Alec Karakatsanis Profile picture
founder, @CivRightsCorps civil rights lawyer author of usual cruelty (2019) and copaganda (2025) views here are my own, not civil rights corps

Jul 11, 2024, 21 tweets

THREAD. I didn't fully know what to expect when I started digging into over a decade of records, statements, financial data, and other information about police body cameras. I suspected it to be troubling, but what I found shocked even me.

I also examined hundreds of news articles about police body cameras. The result? The public campaign to sell police body cameras as a liberal "reform" is one of the great frauds of modern domestic U.S. propaganda. It carries profound lessons for anyone who cares about democracy.

First, a fact more people should know is that police leaders and prosecutors desperately *wanted* body cameras for years.
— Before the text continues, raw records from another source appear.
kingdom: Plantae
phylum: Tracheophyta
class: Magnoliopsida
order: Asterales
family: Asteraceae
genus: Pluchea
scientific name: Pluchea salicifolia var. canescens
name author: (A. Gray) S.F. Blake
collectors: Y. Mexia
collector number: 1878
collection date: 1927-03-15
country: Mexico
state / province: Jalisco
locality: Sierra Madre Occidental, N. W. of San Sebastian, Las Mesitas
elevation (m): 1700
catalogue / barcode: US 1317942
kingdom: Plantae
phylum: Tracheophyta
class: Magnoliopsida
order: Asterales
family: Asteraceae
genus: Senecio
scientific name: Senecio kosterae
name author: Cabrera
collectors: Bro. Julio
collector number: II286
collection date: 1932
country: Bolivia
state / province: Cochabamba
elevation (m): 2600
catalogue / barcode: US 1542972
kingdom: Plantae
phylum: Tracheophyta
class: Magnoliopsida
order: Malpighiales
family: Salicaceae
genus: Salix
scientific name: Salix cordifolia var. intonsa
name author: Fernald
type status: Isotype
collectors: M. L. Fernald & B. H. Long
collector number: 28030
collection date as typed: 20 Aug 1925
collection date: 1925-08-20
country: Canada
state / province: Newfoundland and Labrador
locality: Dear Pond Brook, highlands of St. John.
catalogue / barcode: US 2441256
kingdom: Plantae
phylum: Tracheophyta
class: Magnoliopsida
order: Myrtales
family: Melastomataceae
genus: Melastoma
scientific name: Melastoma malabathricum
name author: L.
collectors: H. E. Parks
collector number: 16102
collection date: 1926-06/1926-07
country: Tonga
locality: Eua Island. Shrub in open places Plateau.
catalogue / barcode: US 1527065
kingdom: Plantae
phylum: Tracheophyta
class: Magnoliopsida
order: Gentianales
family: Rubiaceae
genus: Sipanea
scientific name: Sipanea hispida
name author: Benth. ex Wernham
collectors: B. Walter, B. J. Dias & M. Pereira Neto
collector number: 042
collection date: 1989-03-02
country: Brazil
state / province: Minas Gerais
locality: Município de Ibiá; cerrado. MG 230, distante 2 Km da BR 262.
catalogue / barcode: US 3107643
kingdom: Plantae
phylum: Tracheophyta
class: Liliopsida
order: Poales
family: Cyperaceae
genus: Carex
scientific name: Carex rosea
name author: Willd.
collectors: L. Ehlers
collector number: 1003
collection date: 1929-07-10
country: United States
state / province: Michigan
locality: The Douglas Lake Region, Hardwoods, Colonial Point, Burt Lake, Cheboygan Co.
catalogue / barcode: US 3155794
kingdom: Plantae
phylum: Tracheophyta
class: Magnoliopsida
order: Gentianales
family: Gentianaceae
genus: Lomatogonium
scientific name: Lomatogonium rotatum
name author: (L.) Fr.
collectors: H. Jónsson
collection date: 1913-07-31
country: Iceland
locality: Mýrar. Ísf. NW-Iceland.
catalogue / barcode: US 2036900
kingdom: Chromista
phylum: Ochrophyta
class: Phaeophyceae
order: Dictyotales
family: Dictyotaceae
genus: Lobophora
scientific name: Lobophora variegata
They had a problem though: cops couldn't get hundreds of millions of $$$ in funding for them. So how did police finally get them?

After the police killing of Michael Brown in Ferguson ten years ago generated massive public outrage over police violence, police and multi-billion dollar surveillance companies realized they had an opportunity.

They realized that while they'd been unable to get local governments to pay billions for the surveillance bonanza before, now they could partner with "reformers" to pitch body cameras as a *solution* to police violence. Liberal "reformers" were a perfect target/accomplice.

The money started flowing. President Obama called for hundreds of millions in cash from the feds to supplement local and state spending, which liberal leaders and cops championed. The market value of the main companies grew by billions, with exploding yearly sales.

Almost every news article published for the following decade omitted something crucial: police and prosecutors wanted the cameras not because it would make them "accountable" and "transparent" but for *exactly the opposite reasons.*

Police and their industry allies used the news media to focus the public on the supposed need to capture police violence on video. They said police lacked funding for tech that could provide the public with “accountability" and "transparency."

In reality, according to their own statements, they sought the greatest expansion of surveillance infrastructure in modern policing history, and dreamed of lucrative contracts to link the new video with AI facial and voice recognition software and predictive policing algorithms.

For example, they wanted an easy tool that cops could deploy at protests to scan the crowd and know who is there and who is associating with who based on facial recognition. They wanted to be able to share this intelligence about protestors in massive profitable databases.

Cops/prosecutors also wanted them because it's the most powerful new form of evidence: outward looking videos that bureaucrats could create, direct, curate, edit, and control both in terms of what's captured, what's left out, and at which political moment it's publicly released.

Body camera videos are now routinely used in almost every prosecutor office in the U.S. as evidence to get mostly poor people to quickly plead guilty to things like drug possession and trespassing. They are almost never used against police officers.

To the contrary, the videos are often given privately to cops prior to their internal statements about controversial incidents in which they used violence to create and standardize initial police narratives with the goal of reducing potential civil and criminal liability.

The benefits of body cameras to the punishment bureaucracy and big corporations unfolded exactly as police chiefs and corporate sales representatives from the companies discussed the devices over a decade ago when formulating their goals *before* Michael Brown’s killing.

Most profoundly, though, body cameras served a propaganda function. They steer public away from *systemic* questions about the role of armed government agents, why they only enforce some crimes against some people, why they are in certain neighborhoods in the first place, etc

With the explosion of cameras, police killed more and more people each year. Exactly as everyone on the inside knew, cameras didn't make police less violent. A little known fact: the federal government's own review of studies shows body cameras *do not make police less violent*!

For example, each year since George Floyd was killed --captured in a useful angle horrifically on video by a bystander not the police body camera--police have killed more people than they did the year before despite huge new sums spent on body cameras.

Still, after each new killing for years, body cameras are the liberal answer. Outraged over continuing police violence? Give the cops and DAs more money for surveillance technology! In this way, cops use their own violence to get even more cash to increase their own repression.

There are so many fascinating details in this story. You can read my full article here explaining this entire process in detail in the Yale Journal of Law & Liberation: campuspress.yale.edu/yjll/files/202…

UPDATE: I've been tracking hundreds of coordinated far-right replies and quote-tweets. It's interesting for a few reasons. First, many of them assert ludicrous falsities about basic facts. Second, many fundamentally misunderstand the arguments. But most important:

The scope and silliness of the right-wing replies all helps make one of the core points: liberals who supported body cameras as "reform" should pay attention to who is defending this lucrative, authoritarian tech and the hateful nonsense they are spewing.